Running scrape! as above will now generate the following database:

sqlite> select * from users;
     id = 1
 parent =
   name = John
surname = Doe

sqlite> select * from accounts;
          id = 1
      parent = 1
bank_account = 0123-4567

          id = 2
      parent = 1
bank_account = 8888-9999

Because, in the scrape tree, nodes corresponding to the :accounts processor are children of those of :users, the parent column in the account user table references the id in users.

Note that this database doesn’t contain redundant data, but you can still easily obtain user data for each account by simply JOINing the tables together.

Key columns and updating

There’s a gotcha: if you re-run Skyscraper with the above settings, it will duplicate the already existing records in the database. This is because, normally, there is no way tell whether the newly-scraped records correspond to data we already have or not. For example, the records may differ in some details (e.g., timestamps), but still refer to the same entity.

Therefore, you have to be explicit about which fields uniquely identify a context for a given DB-enabled processor. For instance:

(defprocessor :users
  :process-fn (fn [res ctx]
                [{:name "John", :surname "Doe", :phone "123-4567"}])
  :skyscraper.db/columns [:name :surname :phone]
  :skyscraper.db/key-columns [:name :surname])

In this case, rather than bluntly executing an INSERT for each encountered row, Skyscraper will only insert the row when it doesn’t already exist in the DB. If it does exist, Skyscraper will update it when necessary. For example, imagine John’s phone number changes:

(defprocessor :users
  :process-fn (fn [res ctx]
                [{:name "John", :surname "Doe", :phone "765-4321"}])
  :skyscraper.db/columns [:name :surname :phone]
  :skyscraper.db/key-columns [:name :surname])

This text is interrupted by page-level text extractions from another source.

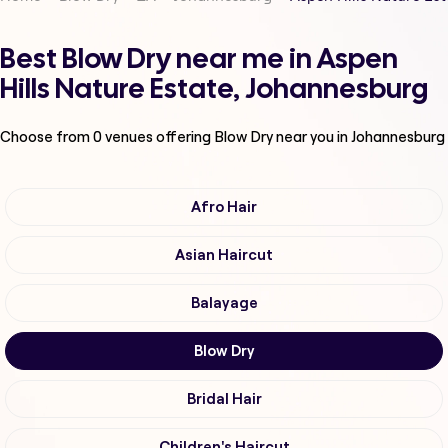
Best Blow Dry near me in Aspen
Hills Nature Estate, Johannesburg
Choose from
0
venues offering
Blow Dry
near you in Johannesburg
Afro Hair
Asian Haircut
Balayage
Blow Dry
Bridal Hair
Children's Haircut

A repeated invocation of Skyscraper will now produce a database with the updated record.

Tips and caveats

Often, you have a paginated structure where a page contains a number of records you’re interested in, plus a link to the next page. A natural approach is to have the processor return the "next-page" context along with the actual records. So the return value of scraping /page/1 might look like this:

[{:name "John Doe", :url "/person/1", :processor :person}
 {:name "Jane Smith", :url "/person/2", :processor :person}
 ;; more records
 {:page 2, :url "/page/2", :processor :page}]

If you DB-enable such a processor (presumably with the :name column), Skyscraper will duly emit a null-name row for the last context. There are several ways to cope with this:

  • You could change your scraping structure, having a top-level processor that just scans the pagination producing links to pages, and the page processor returning just the records of interest.
  • Alternatively, you could just bite the bullet and accept this situation, remembering to insert NOT NULL in your queries where appropriate. In general, it is a good idea to treat the Skyscraper-generated database as an interim step of your scraping flow, and have a cleaning step further downstream (the data structure you’re trying to recreate will sometimes not correspond faithfully to the scraping structure).